Sort of sounds like a hardware issue, so you'd better plug in that monitor and see if it shows anything... Maybe make a boot USB with memtest64 and run that?
Both suggestions are worth testing, another would be testing to add intel_idle.max_cstate=1 as kernel parameter in grub. Background, many baytrail-d systems are plagued by a power delivery bug while waking up from deeper cstates, which make the system crash, as the CPU doesn't get enough power quickly enough, letting the voltage drop below the threshold needed to operate. This is a hardware bug, but the frequency of it happening varies widely, depending on the mainboard design, but also how often the kernel goes into deeper cstates, respectively how quickly it wants to wake up. This kernel parameter disables the cstates, keeping the CPU from entering them, in the hope to avoid the error condition.
Depending on your board, it may 'fix' the crashes, help - or do nothing/ don't help at all, you can only test it (and the cause of your issue might be something completely different altogether).
If you have run this x86 rig for 4years 24/7 plus the actual age of the actual hardware I seriously doubt a config change will do any difference now if it suddenly start to show signs of critical hardware failures now when the design life has been reached.
The easiest thing and pretty much the only thing you can change in that machine is the harddisk and/or psu.

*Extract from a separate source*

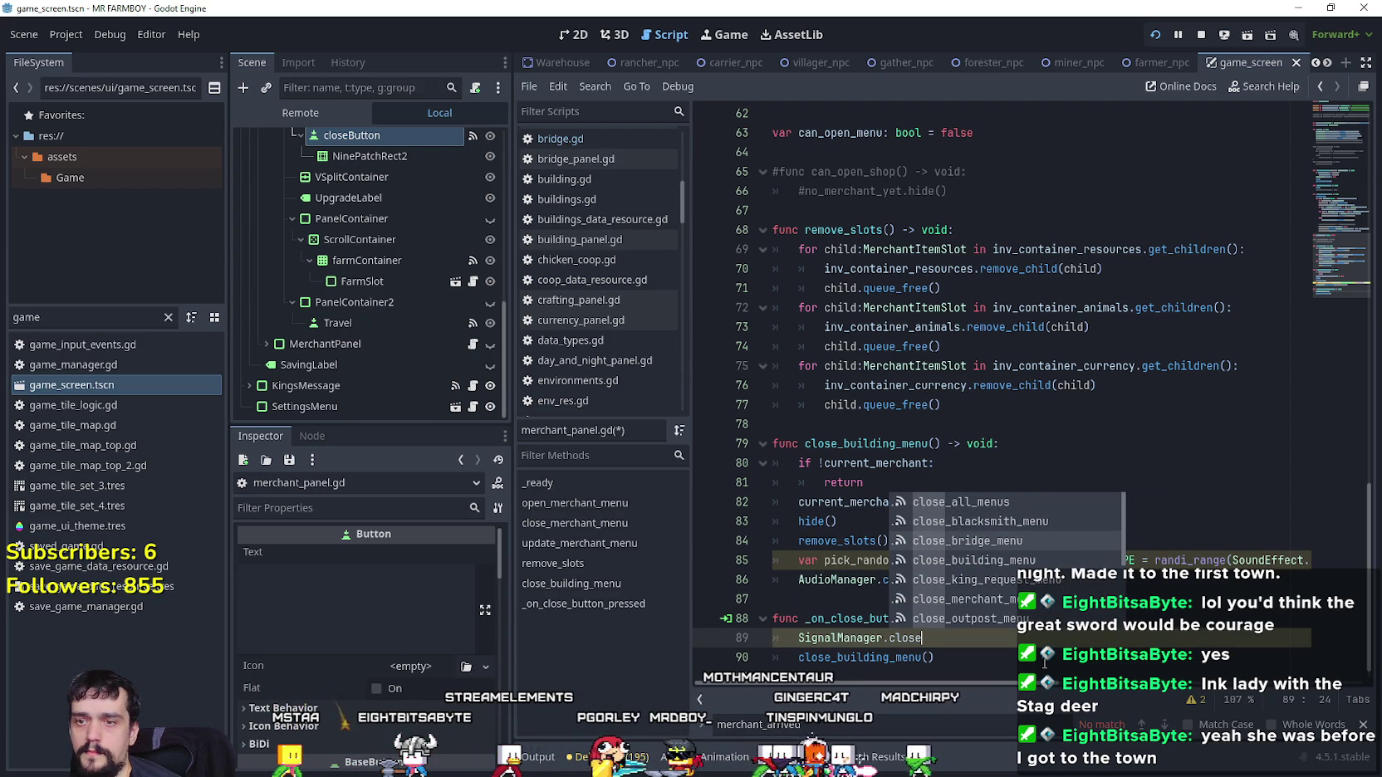
type("_")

Maybe the ram if you actually find something that old that actually fit the memory socket.
Maybe, maybe not. I (and many others on bugzilla.kernel.org) have been seeing this on and off again on many baytrail-d devices, the frequency of these issues varies a lot (from basically never to multiple times a day, depending on kernel, current workload, etc.). It sadly isn't an exact science when it comes to this hardware bug, as it really depends on the exact transitioning phases between cstate 5+ and wakeup calls (graphics demands are also part of the story) - so really subtle differences in usage patterns (versions of kernel and userspace) might make- or break it.

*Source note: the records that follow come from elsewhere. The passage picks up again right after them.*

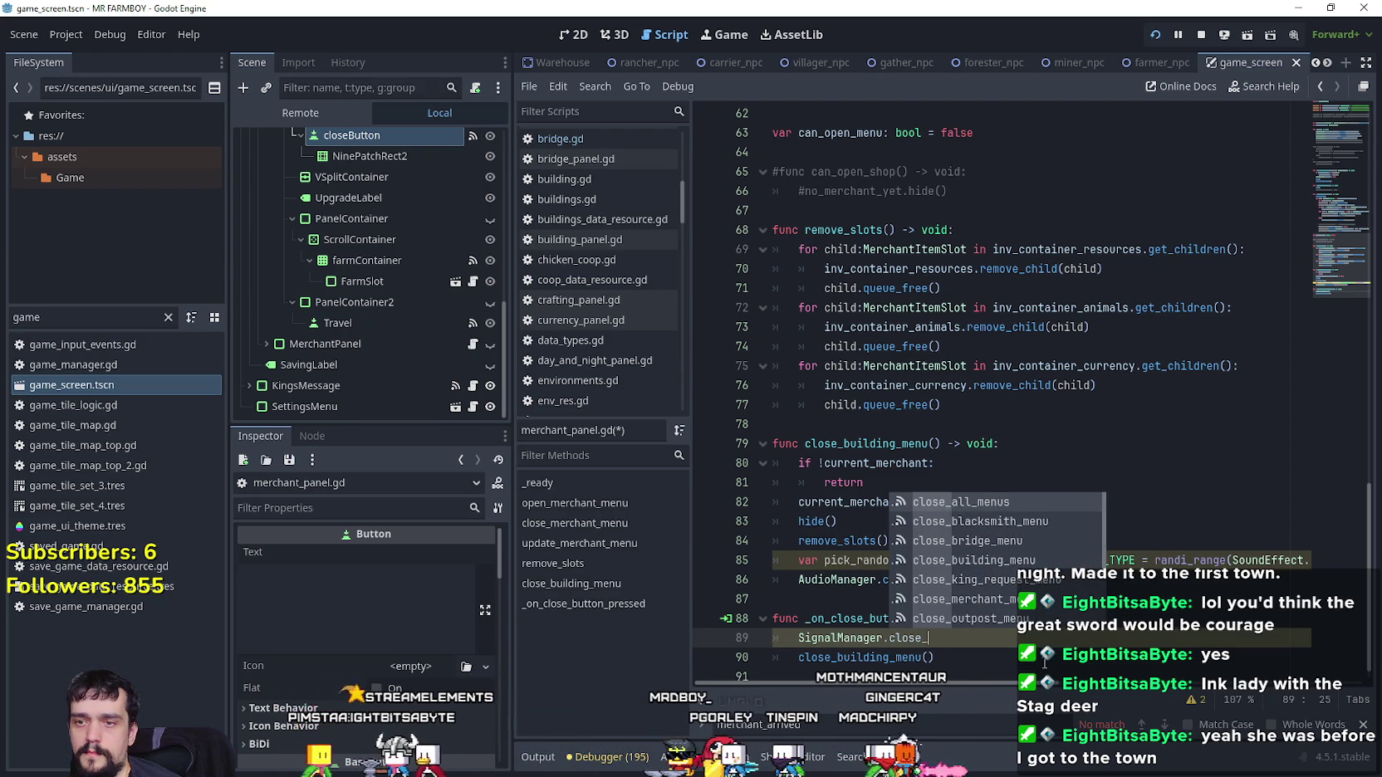
type("meremi")
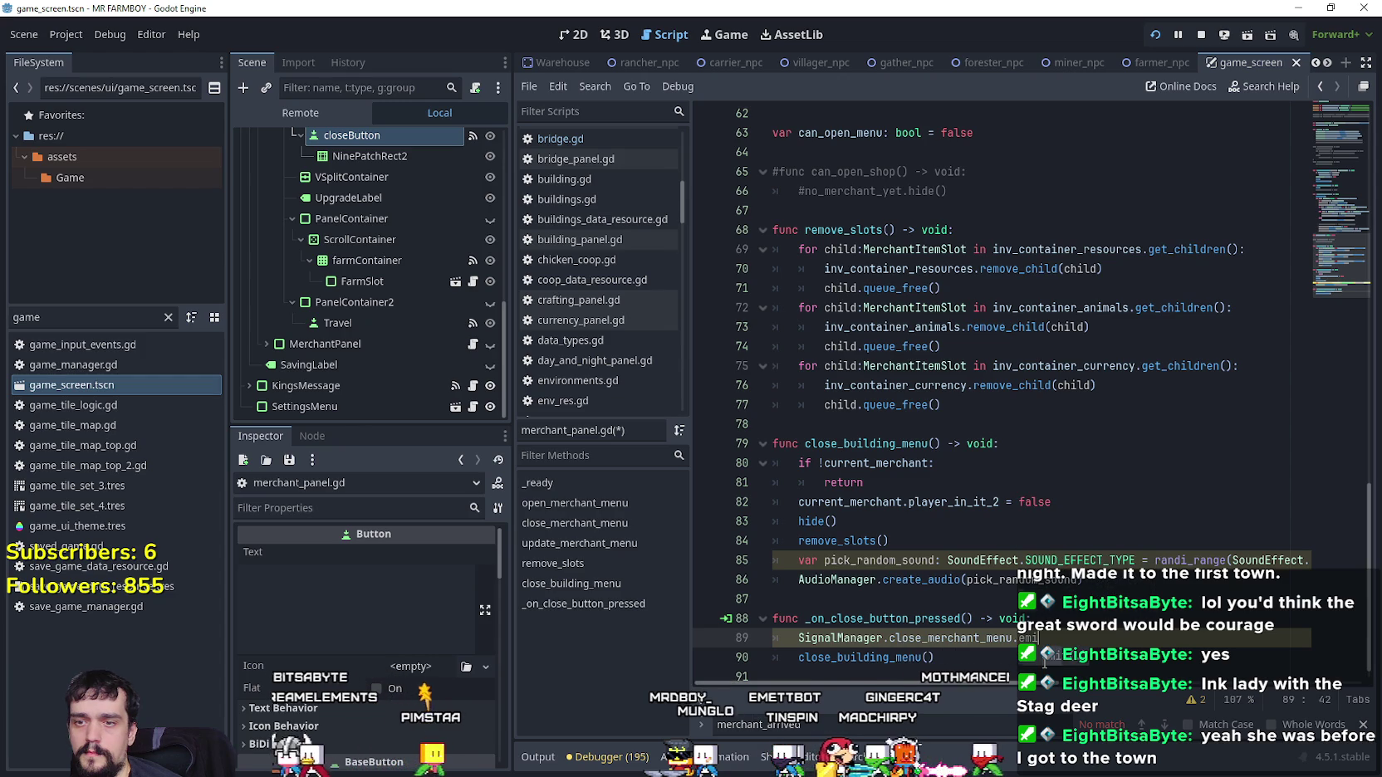
Comment out the close_building_menu() call with Ctrl+K
left_click(800, 657)
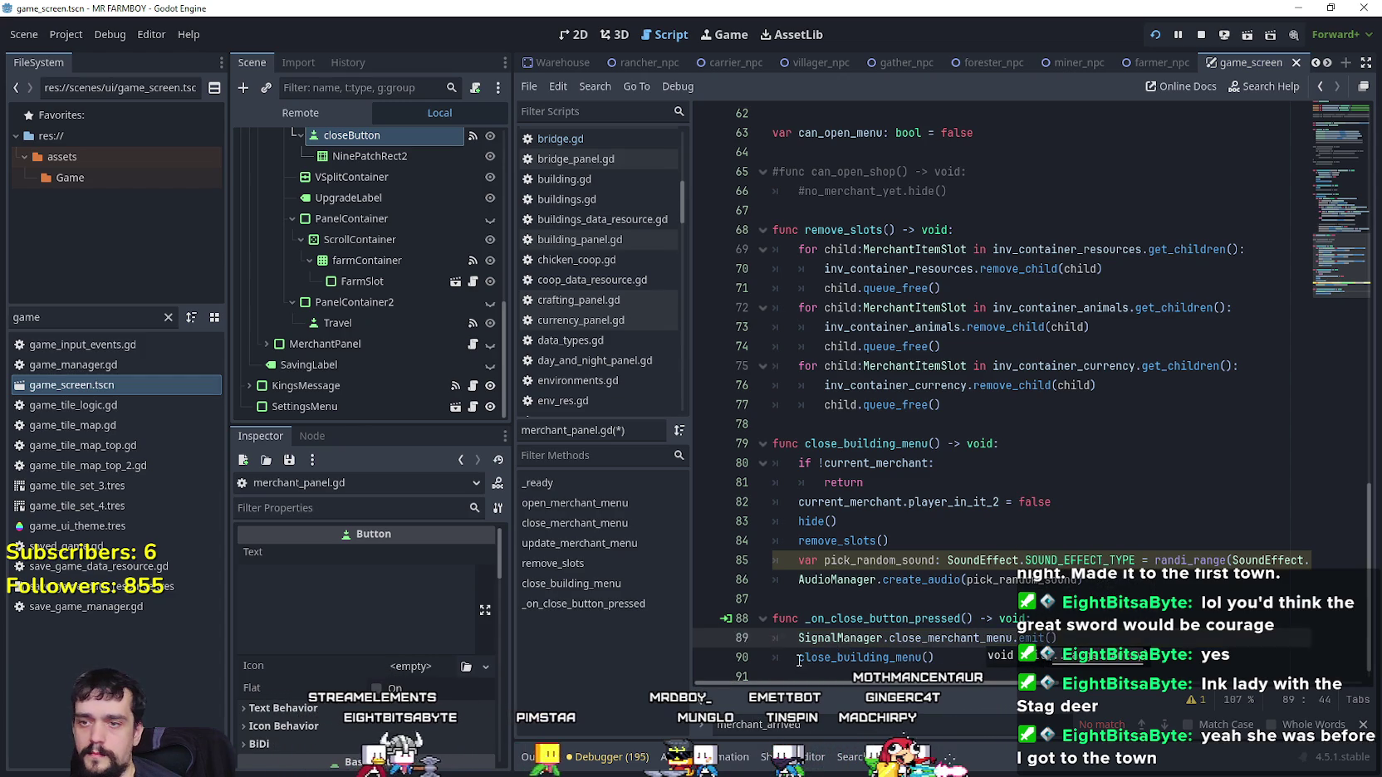
key("ctrl+k")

But yes, these oldest of these devices are surpassing the one decade mark of their service life, so hardware damage/ deterioration can't be ruled out either - but the above is an easy test.
The issue occurs while it's in use and also while it's in IDLE.
Difficult to suspect it's related to sleep states, for my particular case.
Thanks for passing on this valuable info for some other day.
That is not at all at odds with the issue described above, the issue is with transition between (and out of-) cstates, something the CPU is doing all the time (pretty much regardless of idle or being stressed).
Disk errors are covered with fsck? If I don't see any errors?
In the issue state, even the power switch button doesn't work.
Can that be RAM issue?
Does the CPU need RAM to process the power button?
Also, I am able to hit the issue once in 5 reboots. Whereras, leaving it ON, it takes 2-3 days to hit. Does it provide any debug info? What special happens post reboot?
And I did cross-check, it does come up fine for 2-3 seconds, DHCP serves IP, router responds to ping and then hangs.